= Berlin School of experimental psychology =

The Berlin School of Experimental Psychology was founded by Carl Stumpf, a pupil of Franz Brentano and Hermann Lotze and a professor at the University of Berlin, in 1893. It adhered to the method of experimental phenomenology, which understood it as the science of phenomena. It is also noted as the originator of Gestalt psychology. Noted members include Max Wertheimer, Kurt Koffka, and Wolfgang Köhler.

== History ==
Stumpf founded the Berlin Laboratory of Experimental Psychology in 1893. The institute, which is also known as the school of Gestalt psychology, was part of the University of Berlin. It was a refinement of Brentano's neo-Aristotelian theory or the study of phenomena's qualitative properties. After the German revolution, the Berlin laboratory relocated to a wing of the former Imperial Palace. This marked the expansion of the Berlin school after it was forced to reduce its operations during the war. The new facility, which was also supported by the Society for Experimental Psychology, focused on applied work and incorporated its own laboratory so that it became an expanded university institute. Stumpf was the chair of the institute for 26 years. He was succeeded by Wolfgang Köhler.

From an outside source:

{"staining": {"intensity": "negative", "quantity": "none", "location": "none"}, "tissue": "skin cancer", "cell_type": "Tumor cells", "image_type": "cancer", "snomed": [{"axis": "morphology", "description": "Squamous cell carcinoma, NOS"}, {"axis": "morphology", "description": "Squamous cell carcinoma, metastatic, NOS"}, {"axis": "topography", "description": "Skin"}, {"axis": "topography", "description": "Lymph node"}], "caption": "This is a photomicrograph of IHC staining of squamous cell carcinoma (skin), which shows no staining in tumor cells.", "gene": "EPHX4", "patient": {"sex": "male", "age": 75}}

Stumpf influenced his pupils such as Wertheimer, Koffka, Köhler, and Kurt Lewin, and these contributed to the school's development. Lewin, for instance, developed a set of models and ideas linked to change management theory and practice. These psychologists further refined Stumpf's work, which facilitated experimental investigation that culminated in the development of Gestalt psychology. These psychologists stressed the primacy of objects as units of experience, instead of sensations.

Only after Köhler took over the direction of the psychology institute in 1922 did the Berlin School effectively become a school for Gestalt psychology.